Folha de S. Paulo


Água

Pedro Piccinini
 (coluna do Fabrício Corsaletti)

Ultrassom
De jaleco, meu amigo de infância passa o ultrassom no meu abdômen e confirma que não tenho nada nos rins nem na bexiga. Você já deve ter eliminado o cálculo pela urina, diz. Aproveito e peço pra ele dar uma olhada no meu fígado. Ele responde é lógico, como se já esperasse por isso, e depois olha lá o bichão.
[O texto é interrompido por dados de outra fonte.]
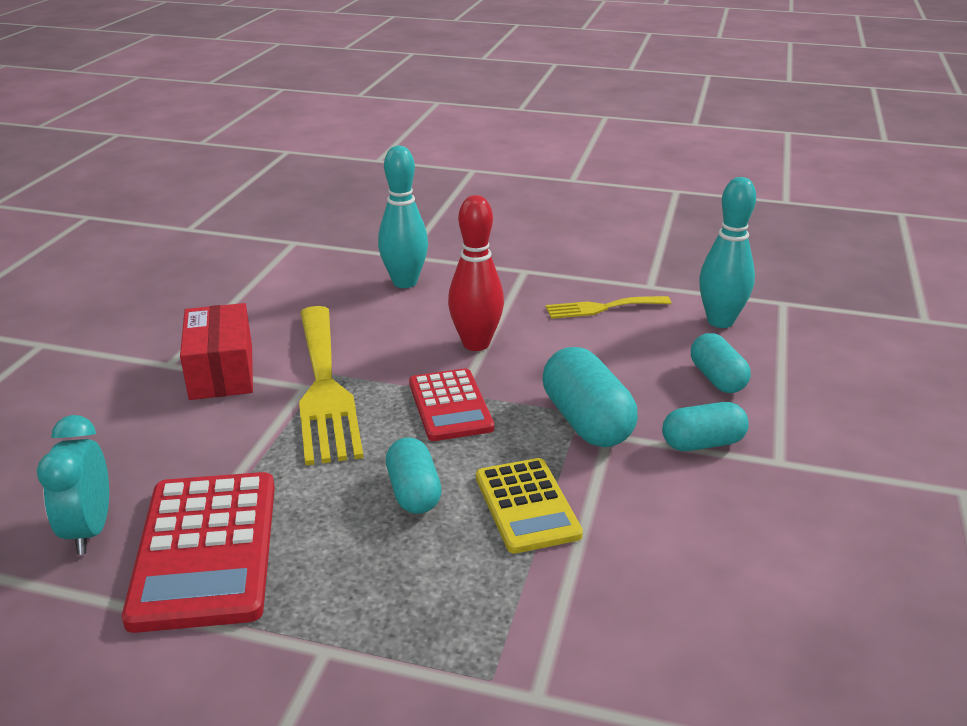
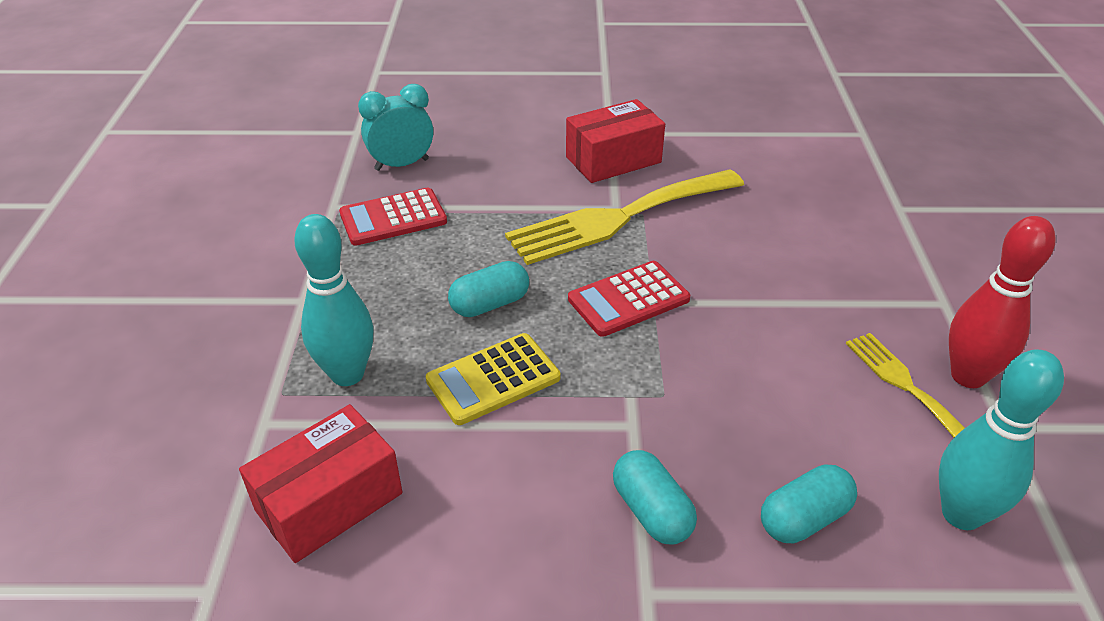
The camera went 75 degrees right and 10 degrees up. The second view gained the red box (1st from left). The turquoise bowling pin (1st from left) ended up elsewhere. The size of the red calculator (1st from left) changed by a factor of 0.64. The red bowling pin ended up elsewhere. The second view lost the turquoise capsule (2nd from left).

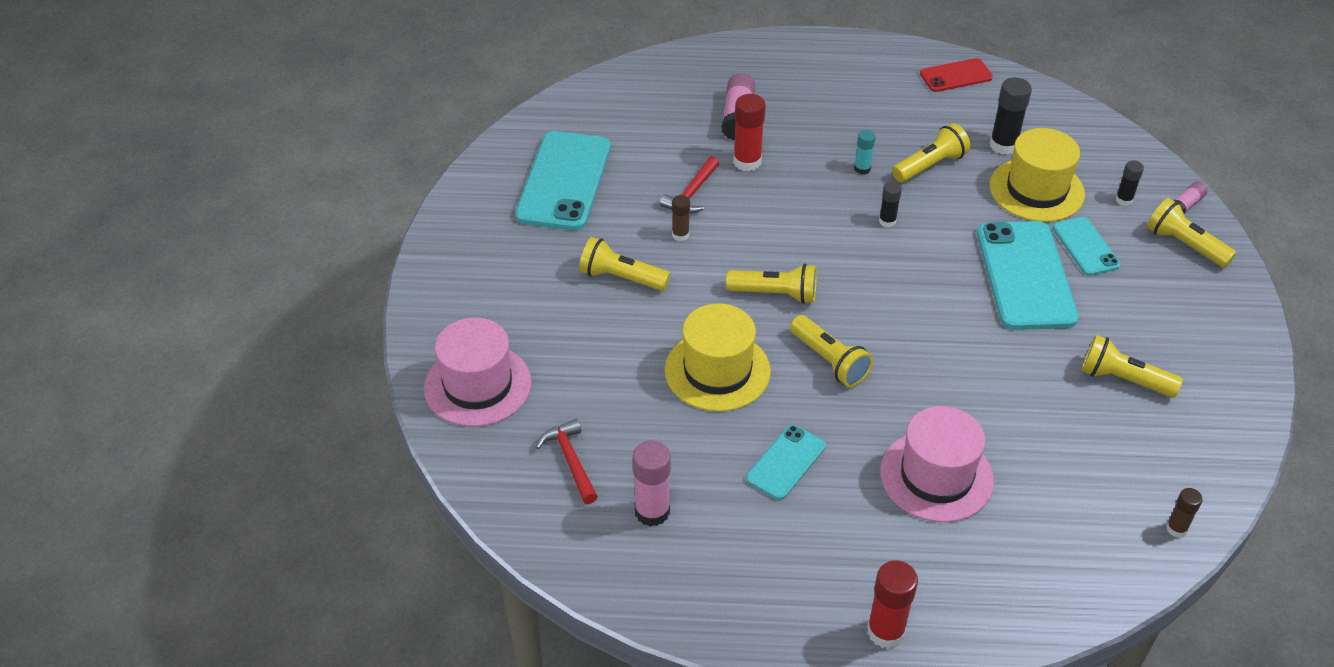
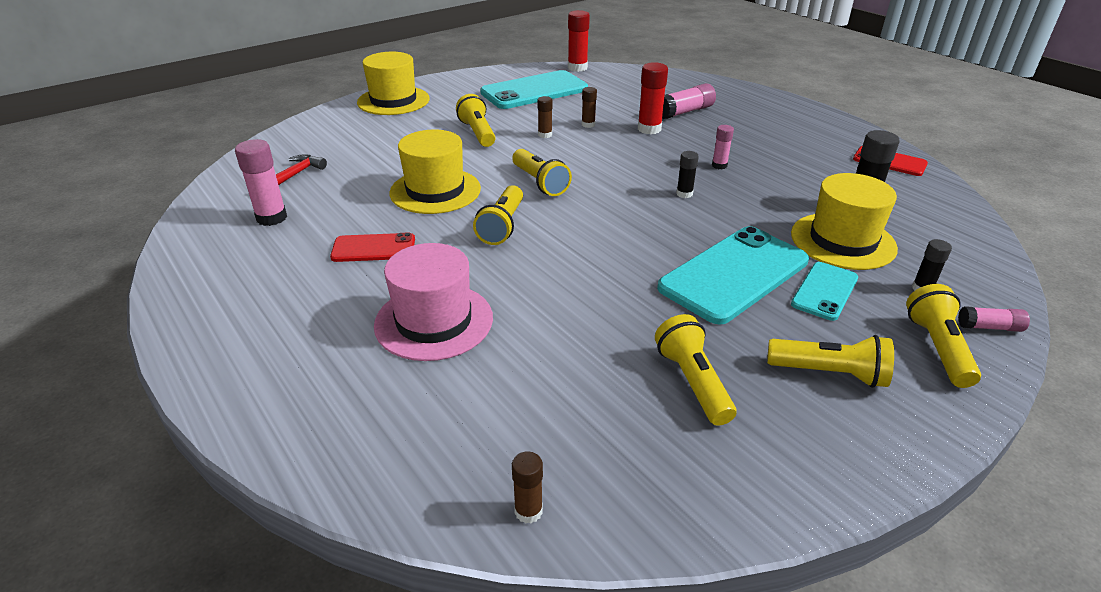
The camera went 50 degrees right and 10 degrees down. What was the turquoise phone (2nd from left) turned into the red phone (1st from left). The second view gained the yellow hat (1st from left). The red glue stick (2nd from left in the first image) ended up elsewhere. Where the red hammer (2nd from left) stood, the brown glue stick (3rd from left) came to stand. What was the turquoise glue stick turned into the pink glue stick (3rd from left). The yellow flashlight (4th from left in the first image) ended up elsewhere. The second view lost the pink hat (1st from left).

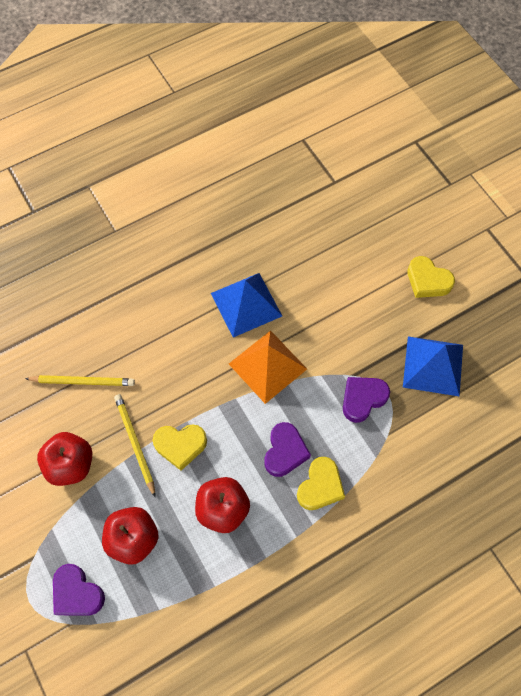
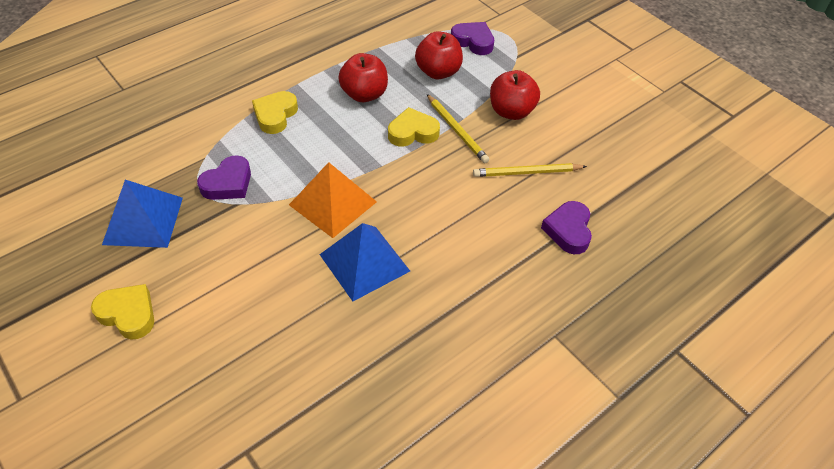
The camera went 170 degrees right and 15 degrees down. The purple heart (2nd from left in the first image) ended up elsewhere.

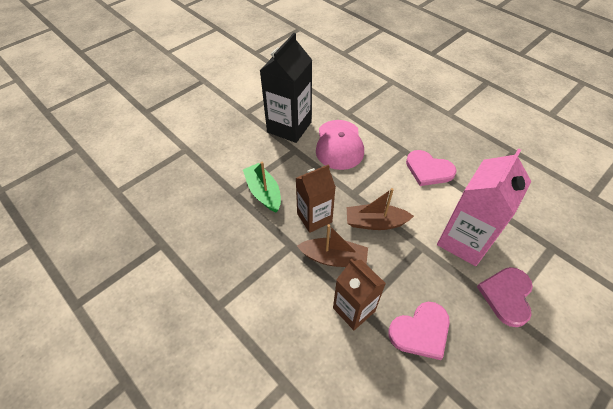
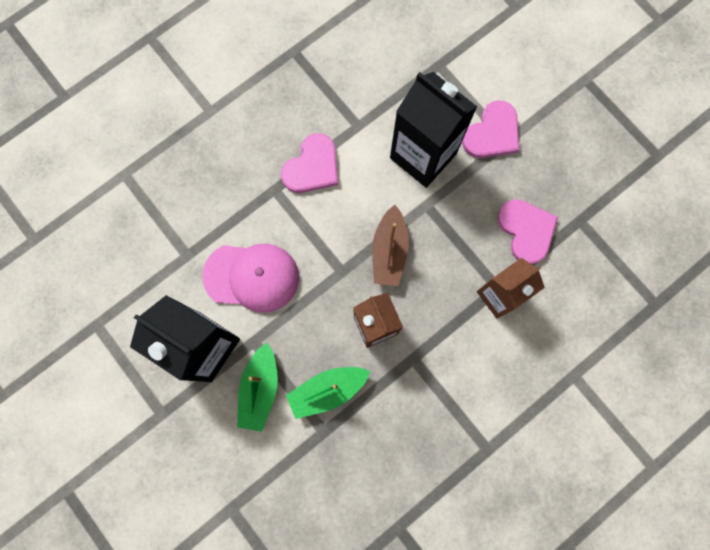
The camera went 85 degrees left and 25 degrees up. The second view gained the green boat (1st from left). What was the pink carton turned into the black carton (2nd from left). The pink heart (3rd from left in the first image) ended up facing another way, 75 degrees counterclockwise from before. The second view lost the brown boat (1st from left).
Aquela mancha cinza-clara. O claro indica gordura, que a gente chama de esteatose. Mas é normal, todo mundo que bebe tem isso. Então ele pausa a imagem, levanta a camisa e diz vamos ver quem é o mais cachaceiro. Encosta o aparelho na própria barriga e procura o lugar certo. No monitor, o fígado do meu amigo surge ao lado do meu. Ele ri, satisfeito: eu tinha certeza que ia dar empate.

Parada
Minha mulher ouve as instruções do porteiro do hotel. Como não entendo francês, fico olhando os pardais que ciscam no jardim da frente. Hoje vamos conhecer uma vila medieval de pouco mais de 40 casas, voltamos antes de escurecer e amanhã continuamos a subir rumo a Paris. Percebo que a conversa vai longe. Saio pra rua sem cigarros, porque não fumo, mas esta seria uma boa hora pra fumar. Há uma pequena ponte de pedra no fim da quadra e, na outra margem, uma casa, também de pedra, com flores vermelhas nas janelas azuis. Se eu tivesse a chance de viver aqui, que tipo de livros escreveria? Talvez romances policiais. Ou poemas que não interessariam a ninguém -o que não mudaria muita coisa. Grito já volto pra minha mulher e caminho até a ponte. O rio, dourado de sol, está bem mais cheio do que eu imaginava. Giro o corpo pra ver tudo o que posso: gatos nos telhados, velhos jogando pétanque, a placa da pizzaria onde jantamos na noite anterior, uma porta violeta com aldrava dourada, uma menina levando um coelho (pro almoço ou de estimação?) na cesta da bicicleta. Penso no trabalho que deu pra construir esse mundo -no trabalho que dá pra construir qualquer coisa. Penso no estrago que uma única pessoa é capaz de fazer. Minha mulher buzina e, quando me viro na sua direção, ela bota uma garrafa de vinho pra fora do carro e balança lentamente de um lado pro outro. Sou um cachorro hipnotizado por um bife. Vou de rabo abanando e ganindo feliz.

Chuva
Essa mulher é como chuva: não para de cair na minha cabeça. Essa mulher é como chuva vista do 13º andar: só de olhar pra ela fico com a alma lavada. No buraco do asfalto ela faz um espelho. Eu me ponho de quatro pra beber dessa água. As estrelas roubadas me transformam num santo. Quem olha pergunta se virei cachorro.

*

A coluna "Prosa/Poesia" é publicada aos domingos, a cada 15 dias, na revista sãopaulo.